Os portugueses exultaram; estavam em terreno plano e descortinado, e quando muito a mil passos de distância do termo de suas fadigas!... Bem sabiam que haviam de pernoitar lá; mas achar a um tempo a mina e o descanso era para eles a bem-aventurança, embora se achassem rodeados de perigos e mistérios.

Entretanto, antes de lá chegarem, estava-lhes preparada ainda uma cruel provação. Achavam-se à beira de um extenso e profundo banhado, que atravessava o vargedo em toda a largura parecendo uma vertente das montanhas represada pelo rio. O índio por gestos explicou aos emboabas que era forçoso atravessá-la. Estes responderam-lhe que não sabiam nadar.

-Não é preciso, -disse Irabussu, e com um aceno significou-lhes que o acompanhassem bem de perto. Os emboabas hesitaram por alguns instantes.

-Enfim, -exclamou um deles, -já agora que estamos a ponto de ver o fruto de nossos trabalhos, é vergonha recuarmos. Demais um banho de água fria depois de tanto calor e fadiga não pode fazer mal.

-É verdade, patrício; o mais que pode fazer é levar-nos para outro mundo de alguma macacoa.

-Embora! -exclamaram outros; -já que é preciso, vamos a isso.

O bugre com suas compridas pernas foi atravessando suavemente o banhado com água pouco acima dos joelhos; seus companheiros porém a tiveram quase pela barba, e só ganharam a outra margem depois de bem ensopados e enregelados até os ossos.

-Maldita a hora em que me meti em tais funduras! bradou um tiritando e batendo os queixos de frio.

-Cala-te, menino! acudiu outro procurando alentar o comapanheiro. -Aqui vem a pelo o rifão: -não se pescam trutas a barbas enxutas.

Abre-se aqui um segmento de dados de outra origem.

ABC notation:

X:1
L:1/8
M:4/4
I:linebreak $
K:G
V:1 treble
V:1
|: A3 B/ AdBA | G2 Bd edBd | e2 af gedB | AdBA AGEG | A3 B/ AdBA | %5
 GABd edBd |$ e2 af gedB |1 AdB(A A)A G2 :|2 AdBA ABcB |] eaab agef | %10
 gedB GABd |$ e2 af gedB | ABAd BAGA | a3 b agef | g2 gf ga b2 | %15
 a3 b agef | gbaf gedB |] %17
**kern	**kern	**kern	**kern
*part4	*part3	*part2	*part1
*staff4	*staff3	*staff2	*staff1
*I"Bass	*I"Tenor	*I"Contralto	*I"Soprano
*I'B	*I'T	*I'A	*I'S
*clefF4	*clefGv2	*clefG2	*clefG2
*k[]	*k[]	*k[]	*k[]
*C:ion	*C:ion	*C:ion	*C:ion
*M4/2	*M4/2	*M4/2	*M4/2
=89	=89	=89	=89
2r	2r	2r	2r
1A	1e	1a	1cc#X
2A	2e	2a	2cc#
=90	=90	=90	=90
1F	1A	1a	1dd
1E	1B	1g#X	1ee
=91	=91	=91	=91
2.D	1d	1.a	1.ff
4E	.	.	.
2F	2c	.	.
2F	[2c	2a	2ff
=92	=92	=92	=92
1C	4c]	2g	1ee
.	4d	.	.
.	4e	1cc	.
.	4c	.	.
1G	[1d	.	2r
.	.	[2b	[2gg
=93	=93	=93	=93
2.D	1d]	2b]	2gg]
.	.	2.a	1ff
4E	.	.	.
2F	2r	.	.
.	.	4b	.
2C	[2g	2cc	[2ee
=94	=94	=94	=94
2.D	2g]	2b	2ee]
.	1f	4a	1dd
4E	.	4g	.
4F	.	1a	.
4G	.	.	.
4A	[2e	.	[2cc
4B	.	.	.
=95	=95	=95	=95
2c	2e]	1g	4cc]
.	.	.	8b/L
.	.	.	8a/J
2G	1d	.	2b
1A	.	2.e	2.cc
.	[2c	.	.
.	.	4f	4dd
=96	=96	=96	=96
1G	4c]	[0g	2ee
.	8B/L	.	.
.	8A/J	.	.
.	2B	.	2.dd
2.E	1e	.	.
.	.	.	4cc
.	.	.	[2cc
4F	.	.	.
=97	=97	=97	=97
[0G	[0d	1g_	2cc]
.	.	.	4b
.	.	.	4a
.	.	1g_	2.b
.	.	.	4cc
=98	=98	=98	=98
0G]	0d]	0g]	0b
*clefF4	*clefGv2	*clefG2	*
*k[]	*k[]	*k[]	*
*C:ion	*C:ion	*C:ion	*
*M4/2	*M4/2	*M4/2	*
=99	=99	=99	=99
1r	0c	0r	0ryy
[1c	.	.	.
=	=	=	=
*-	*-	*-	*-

As trutas ali estão bem perto; nadamos em água; agora mesmo vamos nadar em ouro...

-Qual ouro, nem meio ouro!... pensas então que ele há de chegar para nós!... para nós é só a canseira, para eles o proveito!... as águas correm para o mar, meu amigo!... Juro pelas tripas de meu pai que pela minha boca ninguém há de saber de ouro nenhum, e hei de mandar este bruxo com sua mina e tudo para as profundas dos infernos!...

-Lá isso não, patrício!... Vá o bugre só, mas fique-nos a mina.

-Tenhamos paciência, minha gente!... dê no que der, já agora levemos por diante esta empreitada.

Assim lastimando-se, queixando-se, praguejando, ou procurando confortarem-se uns aos outros, chegaram sem mais novidades ao pé do grande rochedo.